1. Field of the Invention
The present invention relates to a battery state monitoring circuit and a battery device, and more particularly, to a technology of preventing an overcurrent from flowing through a battery or a device connected to the battery.
2. Description of the Related Art
FIG. 3 illustrates a circuit diagram of a related-art battery device. The related-art battery device includes a secondary battery 1, a charge/discharge control switch 2, a charge/discharge protection circuit 3, and external terminals 4 and 5. The charge/discharge protection circuit 3 includes a control circuit 22, a pull-down circuit 24, and an overcurrent detection circuit 35.
Next, an operation of the related-art battery device is described.
A voltage of the overcurrent detection terminal 14 is determined based on a resistive component of the charge/discharge control switch 2 and a current flowing through a load connected between the external terminal 4 and the external terminal 5. When abnormality occurs in the load, such as a short-circuit between the external terminal 4 and the external terminal 5, the load current is increased to raise the voltage of the overcurrent detection terminal 14.
When the voltage of the overcurrent detection terminal 14 exceeds an overcurrent detection voltage of the overcurrent detection circuit 35, the overcurrent detection circuit 35 outputs a detection signal. When receiving the detection signal, the control circuit 22 controls the charge/discharge control switch 2 so as to interrupt a discharge current. This state is referred to as “discharge overcurrent state”. On the other hand, when the voltage of the overcurrent detection terminal 14 falls below the overcurrent detection voltage of the overcurrent detection circuit 35, the overcurrent detection circuit 35 outputs a release signal to release the discharge overcurrent state (see, for example, Japanese Patent Application Laid-open No. 2006-101696).
In the discharge overcurrent state, the control circuit 22 turns on the pull-down circuit 24 to pull down the overcurrent detection terminal 14. Specifically, when the load returns to a normal state, the voltage of the overcurrent detection terminal 14 is decreased.
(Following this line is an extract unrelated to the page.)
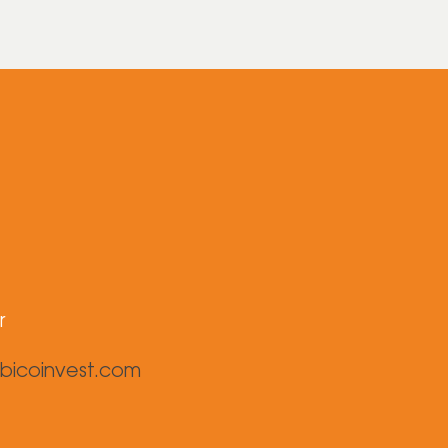
r
bicoinvest.com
Then, when the voltage of the overcurrent detection terminal 14 falls below the overcurrent detection voltage, the overcurrent detection circuit 35 releases the discharge overcurrent state. When receiving the release signal of the current detection circuit 35, the control circuit 22 controls the charge/discharge control switch 2 to restart the discharge. In this case, load impedance at which the discharge is restarted is referred to as “overcurrent release impedance”.
The pull-down circuit 24 is configured to be turned on when the load enters an abnormal state, and hence the discharge current flows via the pull-down circuit 24 in this case. Thus, the pull-down circuit 24 is set so as to have large impedance.
Specifically, the voltage of the overcurrent detection terminal 14 does not fall below the overcurrent detection voltage unless the load impedance becomes larger than the impedance of the pull-down circuit 24, and hence the discharge may not be restarted when the load impedance is not so large.